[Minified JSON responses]
===
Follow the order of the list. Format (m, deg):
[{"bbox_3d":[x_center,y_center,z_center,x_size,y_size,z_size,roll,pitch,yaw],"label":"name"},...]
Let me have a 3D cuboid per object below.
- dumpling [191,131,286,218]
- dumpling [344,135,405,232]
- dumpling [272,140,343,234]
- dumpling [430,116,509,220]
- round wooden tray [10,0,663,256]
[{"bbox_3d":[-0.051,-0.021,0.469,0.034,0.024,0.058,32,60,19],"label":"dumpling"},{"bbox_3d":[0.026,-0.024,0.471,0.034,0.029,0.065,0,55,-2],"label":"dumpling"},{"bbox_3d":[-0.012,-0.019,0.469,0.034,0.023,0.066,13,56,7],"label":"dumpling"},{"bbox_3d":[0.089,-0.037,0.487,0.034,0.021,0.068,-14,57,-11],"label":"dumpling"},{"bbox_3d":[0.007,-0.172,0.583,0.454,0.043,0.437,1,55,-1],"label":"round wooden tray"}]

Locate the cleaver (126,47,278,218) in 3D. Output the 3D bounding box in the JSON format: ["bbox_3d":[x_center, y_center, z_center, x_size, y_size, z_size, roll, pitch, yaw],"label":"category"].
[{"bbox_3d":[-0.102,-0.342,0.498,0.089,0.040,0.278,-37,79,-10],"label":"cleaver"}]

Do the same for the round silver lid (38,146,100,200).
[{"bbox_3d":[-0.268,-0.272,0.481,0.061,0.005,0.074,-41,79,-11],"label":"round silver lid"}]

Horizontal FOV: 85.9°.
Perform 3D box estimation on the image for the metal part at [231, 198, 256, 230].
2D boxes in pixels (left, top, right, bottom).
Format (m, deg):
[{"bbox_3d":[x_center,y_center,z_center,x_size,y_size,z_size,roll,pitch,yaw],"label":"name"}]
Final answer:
===
After reading the entries, reproduce every one of them exactly.

# Result for this task
Follow the order of the list. Format (m, deg):
[{"bbox_3d":[x_center,y_center,z_center,x_size,y_size,z_size,roll,pitch,yaw],"label":"name"},...]
Let me have a 3D cuboid per object below.
- dumpling [191,131,286,218]
- dumpling [344,135,405,232]
- dumpling [272,140,343,234]
- dumpling [430,116,509,220]
- round wooden tray [10,0,663,256]
[{"bbox_3d":[-0.051,-0.021,0.469,0.034,0.024,0.058,32,60,19],"label":"dumpling"},{"bbox_3d":[0.026,-0.024,0.471,0.034,0.029,0.065,0,55,-2],"label":"dumpling"},{"bbox_3d":[-0.012,-0.019,0.469,0.034,0.023,0.066,13,56,7],"label":"dumpling"},{"bbox_3d":[0.089,-0.037,0.487,0.034,0.021,0.068,-14,57,-11],"label":"dumpling"},{"bbox_3d":[0.007,-0.172,0.583,0.454,0.043,0.437,1,55,-1],"label":"round wooden tray"}]

Locate the cleaver (126,47,278,218) in 3D. Output the 3D bounding box in the JSON format: ["bbox_3d":[x_center, y_center, z_center, x_size, y_size, z_size, roll, pitch, yaw],"label":"category"].
[{"bbox_3d":[-0.102,-0.342,0.498,0.089,0.040,0.278,-37,79,-10],"label":"cleaver"}]

Do the same for the round silver lid (38,146,100,200).
[{"bbox_3d":[-0.268,-0.272,0.481,0.061,0.005,0.074,-41,79,-11],"label":"round silver lid"}]

Horizontal FOV: 85.9°.
Perform 3D box estimation on the image for the metal part at [231, 198, 256, 230].
2D boxes in pixels (left, top, right, bottom).
Format (m, deg):
[{"bbox_3d":[x_center,y_center,z_center,x_size,y_size,z_size,roll,pitch,yaw],"label":"name"}]
Final answer:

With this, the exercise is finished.